Down to the last line, print the entries below exactly, and keep every picture out of the copy.
========
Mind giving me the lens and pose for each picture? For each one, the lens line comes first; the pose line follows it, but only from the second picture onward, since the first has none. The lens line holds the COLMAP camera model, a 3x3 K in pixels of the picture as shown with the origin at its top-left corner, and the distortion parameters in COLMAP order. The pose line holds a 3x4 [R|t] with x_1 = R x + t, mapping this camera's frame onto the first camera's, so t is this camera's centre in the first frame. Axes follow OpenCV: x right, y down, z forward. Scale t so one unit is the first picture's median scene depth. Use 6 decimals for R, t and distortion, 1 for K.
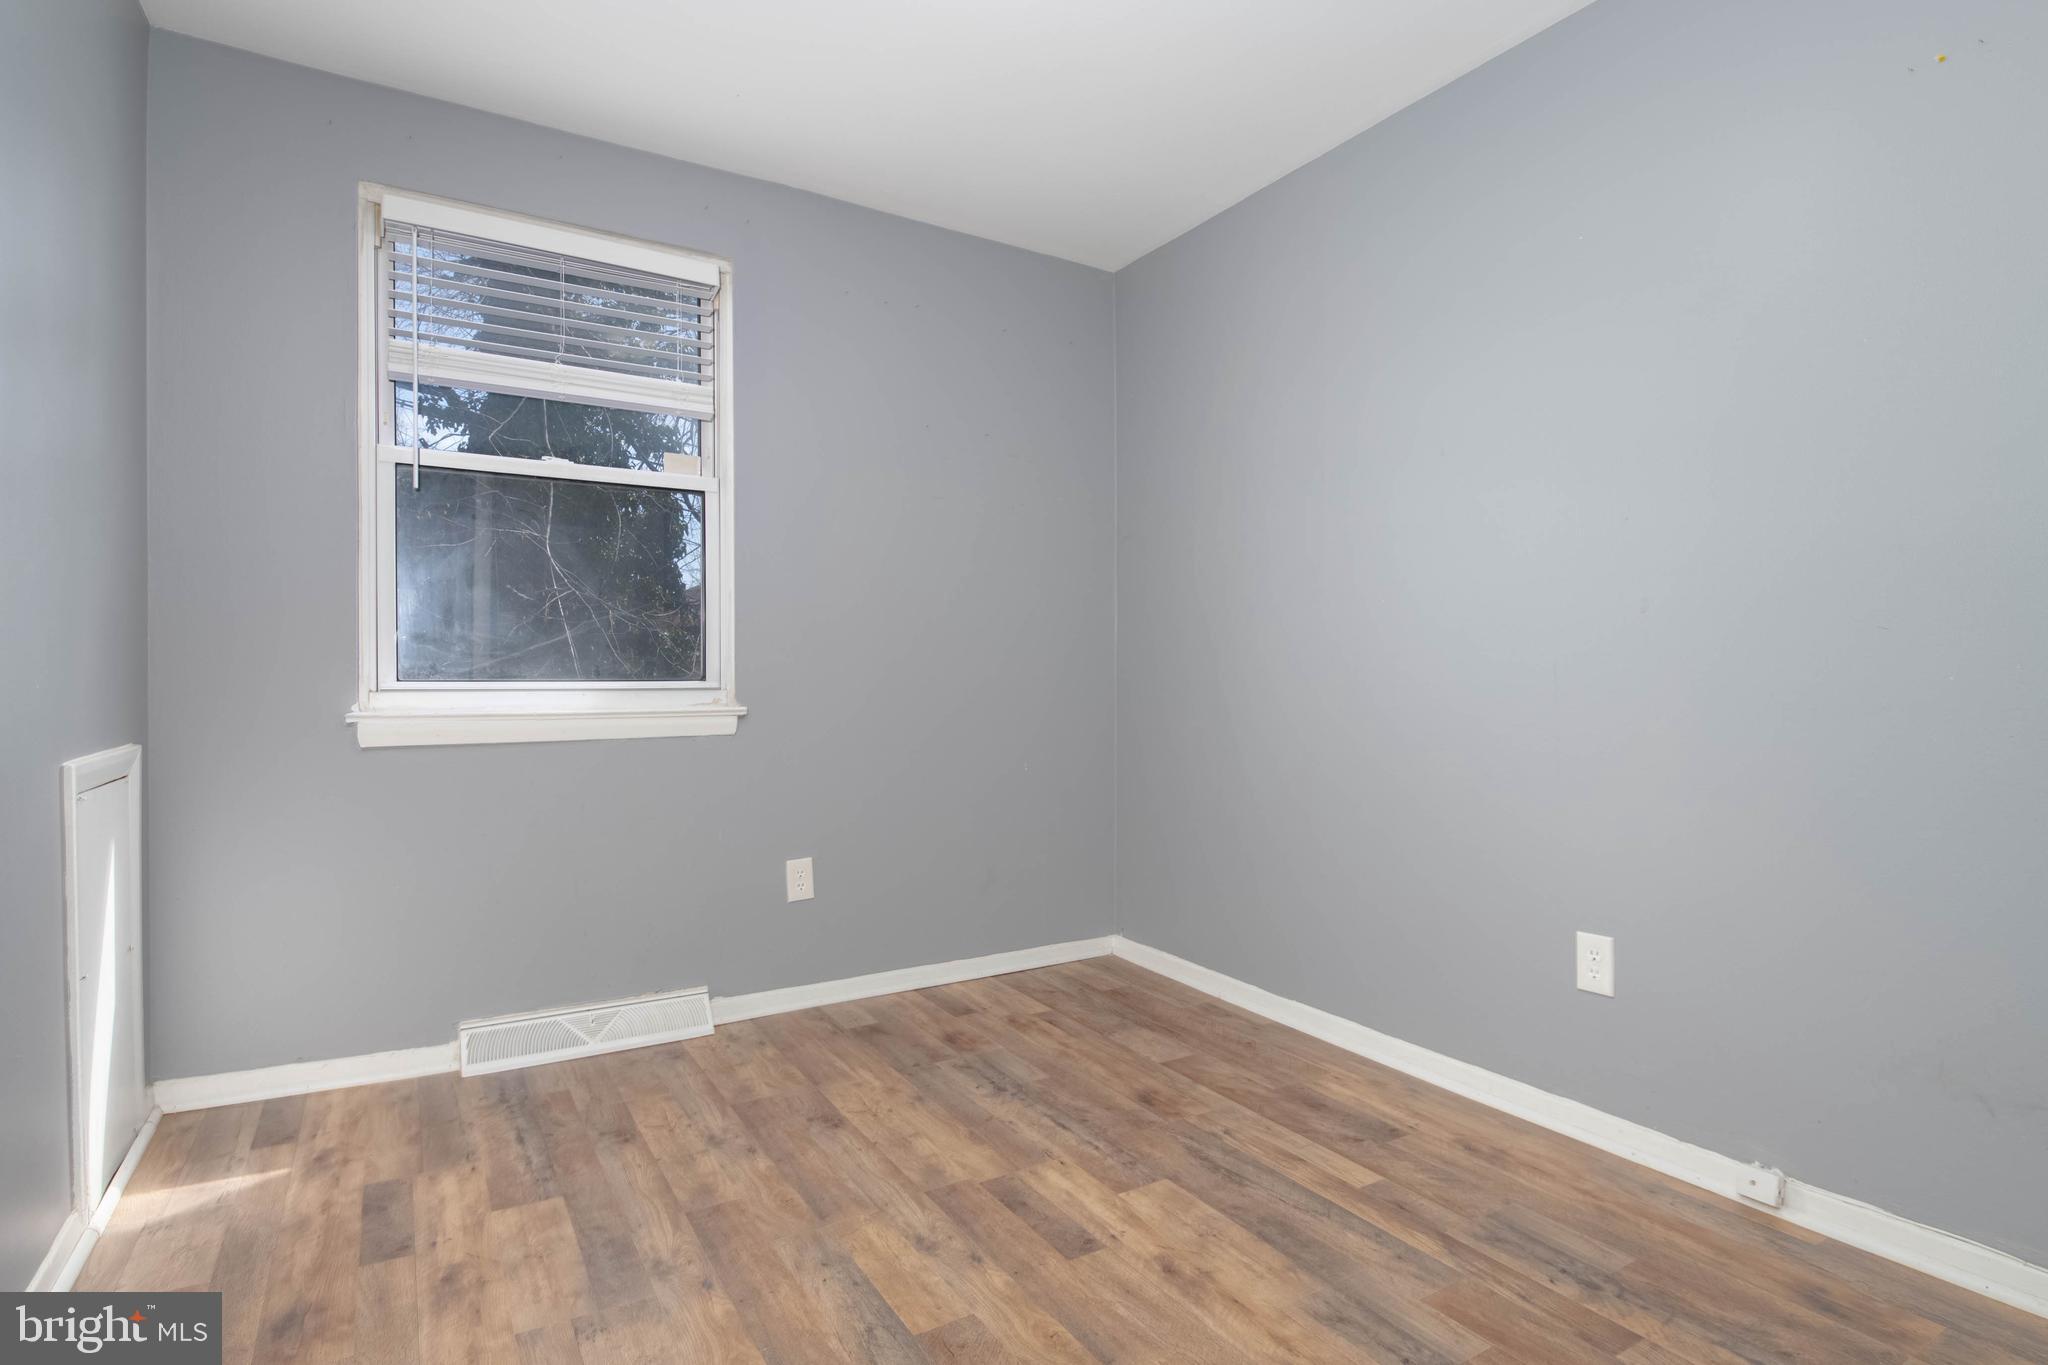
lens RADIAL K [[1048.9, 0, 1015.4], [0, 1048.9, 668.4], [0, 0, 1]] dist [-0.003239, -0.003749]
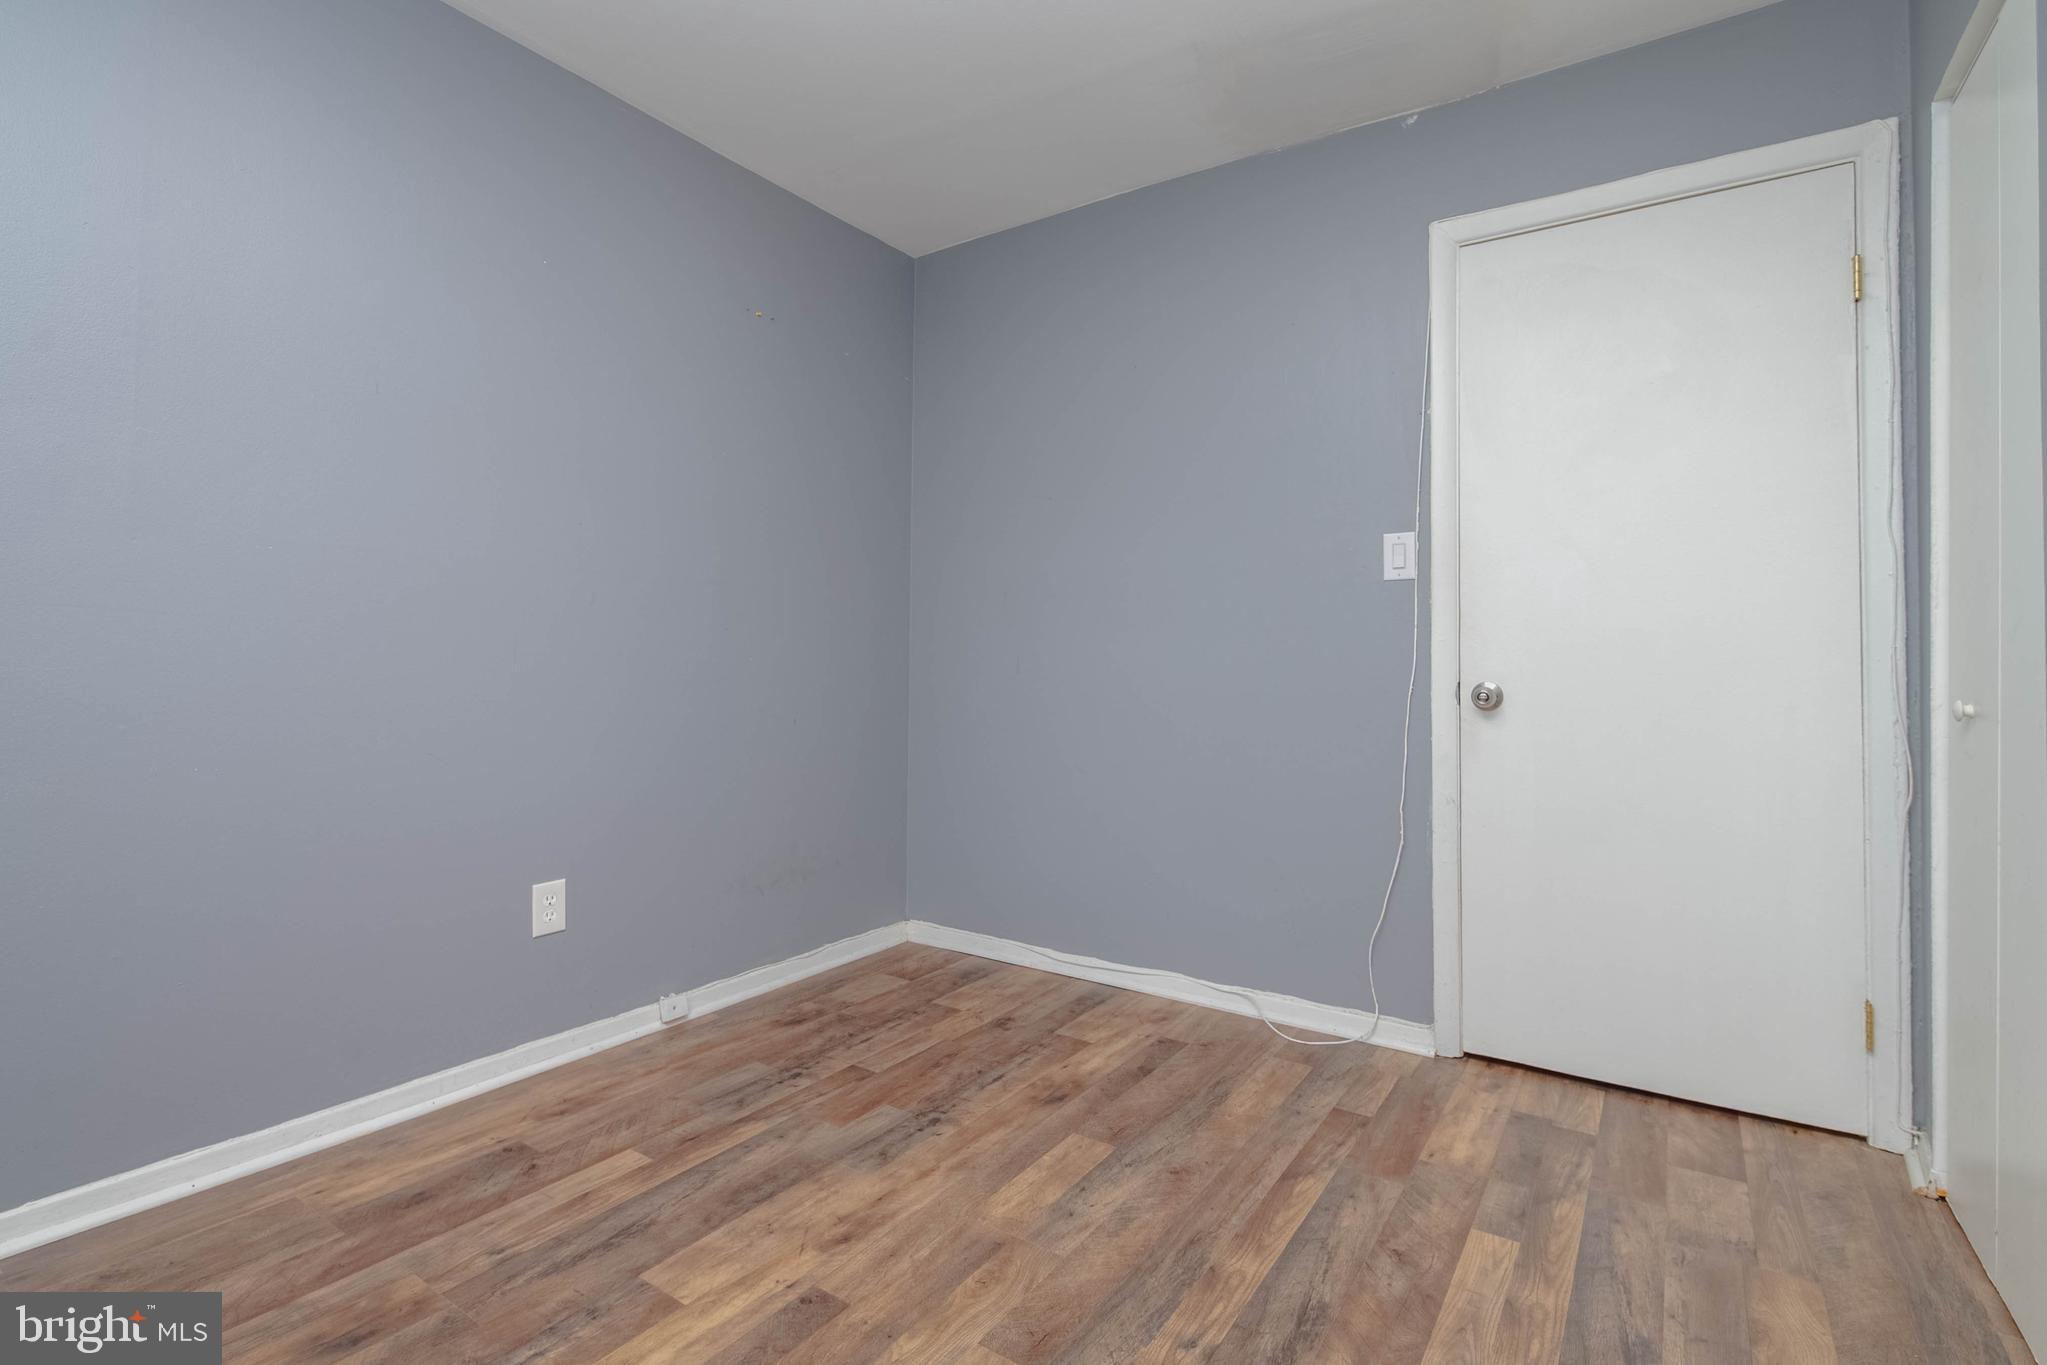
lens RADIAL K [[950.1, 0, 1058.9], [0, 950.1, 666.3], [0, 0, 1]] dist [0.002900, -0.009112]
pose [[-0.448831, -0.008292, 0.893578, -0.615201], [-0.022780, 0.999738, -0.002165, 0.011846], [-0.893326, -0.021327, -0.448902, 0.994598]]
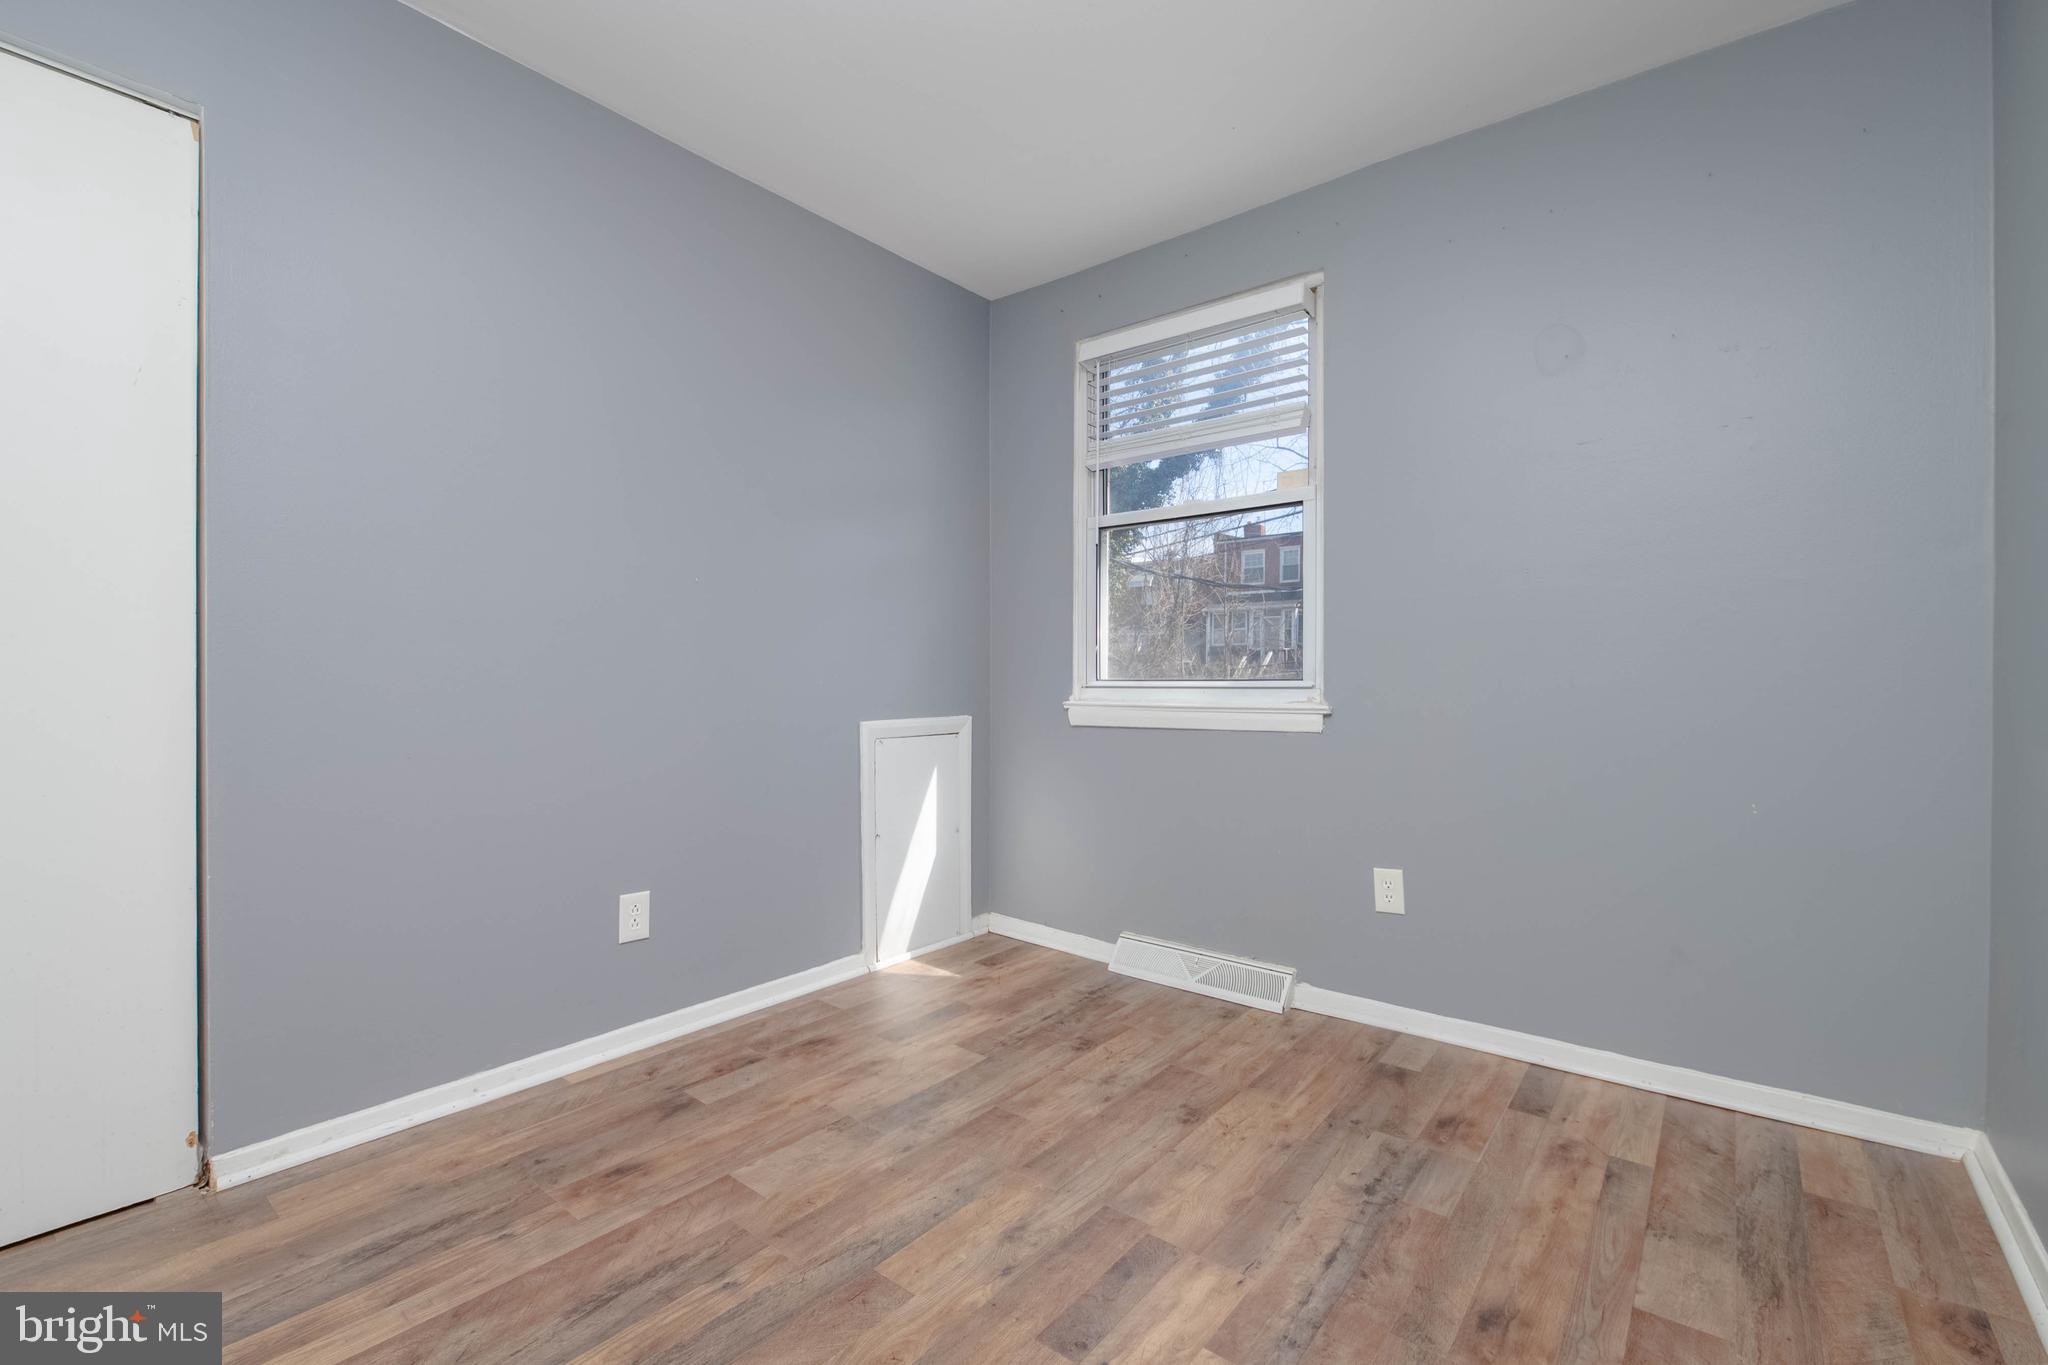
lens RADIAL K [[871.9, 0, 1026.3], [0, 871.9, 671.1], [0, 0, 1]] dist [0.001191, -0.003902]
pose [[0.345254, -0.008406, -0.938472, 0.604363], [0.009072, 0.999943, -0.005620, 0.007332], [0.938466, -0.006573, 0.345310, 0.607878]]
========
* [Solved exercise]
Mind giving me the lens and pose for each picture? For each one, the lens line comes first; the pose line follows it, but only from the second picture onward, since the first has none. The lens line holds the COLMAP camera model, a 3x3 K in pixels of the picture as shown with the origin at its top-left corner, and the distortion parameters in COLMAP order. The pose line holds a 3x4 [R|t] with x_1 = R x + t, mapping this camera's frame onto the first camera's, so t is this camera's centre in the first frame. Axes follow OpenCV: x right, y down, z forward. Scale t so one unit is the first picture's median scene depth. Use 6 decimals for R, t and distortion, 1 for K.
lens RADIAL K [[1048.9, 0, 1015.4], [0, 1048.9, 668.4], [0, 0, 1]] dist [-0.003239, -0.003749]
lens RADIAL K [[950.1, 0, 1058.9], [0, 950.1, 666.3], [0, 0, 1]] dist [0.002900, -0.009112]
pose [[-0.448831, -0.008292, 0.893578, -0.615201], [-0.022780, 0.999738, -0.002165, 0.011846], [-0.893326, -0.021327, -0.448902, 0.994598]]
lens RADIAL K [[871.9, 0, 1026.3], [0, 871.9, 671.1], [0, 0, 1]] dist [0.001191, -0.003902]
pose [[0.345254, -0.008406, -0.938472, 0.604363], [0.009072, 0.999943, -0.005620, 0.007332], [0.938466, -0.006573, 0.345310, 0.607878]]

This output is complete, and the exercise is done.